▶ _EXTRACTED DATA_:
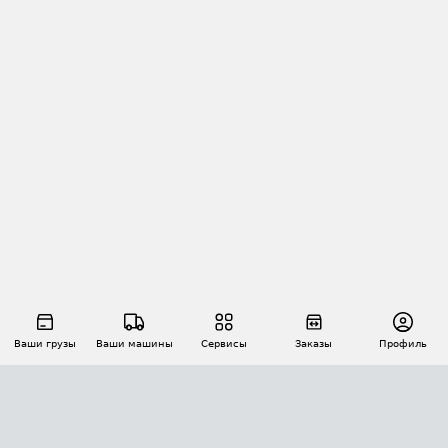
Ваши грузы
Ваши машины
Сервисы
Заказы
Профиль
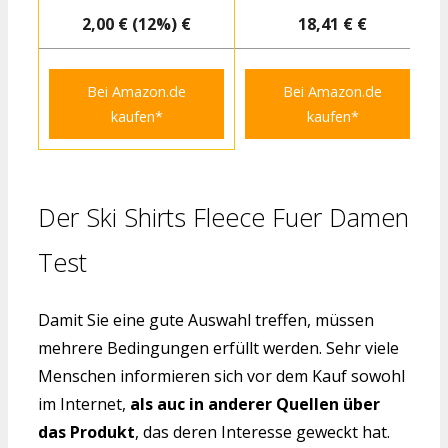
2,00 € (12%) €
18,41 € €
Bei Amazon.de
Bei Amazon.de
kaufen*
kaufen*
Der Ski Shirts Fleece Fuer Damen
Test
Damit Sie eine gute Auswahl treffen, müssen
mehrere Bedingungen erfüllt werden. Sehr viele
Menschen informieren sich vor dem Kauf sowohl
im Internet,
als auc in anderer Quellen über
das Produkt
, das deren Interesse geweckt hat.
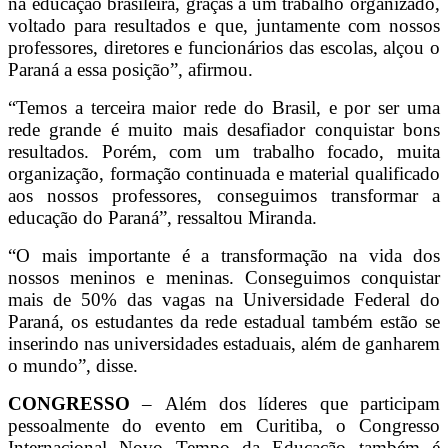
na educação brasileira, graças a um trabalho organizado,
voltado para resultados e que, juntamente com nossos
professores, diretores e funcionários das escolas, alçou o
Paraná a essa posição”, afirmou.
“Temos a terceira maior rede do Brasil, e por ser uma
rede grande é muito mais desafiador conquistar bons
resultados. Porém, com um trabalho focado, muita
organização, formação continuada e material qualificado
aos nossos professores, conseguimos transformar a
educação do Paraná”, ressaltou Miranda.
“O mais importante é a transformação na vida dos
nossos meninos e meninas. Conseguimos conquistar
mais de 50% das vagas na Universidade Federal do
Paraná, os estudantes da rede estadual também estão se
inserindo nas universidades estaduais, além de ganharem
o mundo”, disse.
CONGRESSO
–
Além dos líderes que participam
pessoalmente do evento em Curitiba, o Congresso
Internacional Novo Tempo da Educação também é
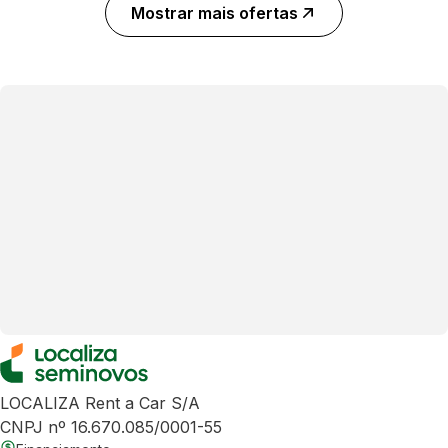
Mostrar mais ofertas
LOCALIZA Rent a Car S/A
CNPJ nº 16.670.085/0001-55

▶ _ABOUT THIS TASK_: Write out the lines of the records from their start up to and including the line with "Interesse geweckt hat.", leaving the pictures out of your answer.

▶ _WRITTEN REPLY_:
Ваши грузы
Ваши машины
Сервисы
Заказы
Профиль
2,00 € (12%) €
18,41 € €
Bei Amazon.de
Bei Amazon.de
kaufen*
kaufen*
Der Ski Shirts Fleece Fuer Damen
Test
Damit Sie eine gute Auswahl treffen, müssen
mehrere Bedingungen erfüllt werden. Sehr viele
Menschen informieren sich vor dem Kauf sowohl
im Internet,
als auc in anderer Quellen über
das Produkt
, das deren Interesse geweckt hat.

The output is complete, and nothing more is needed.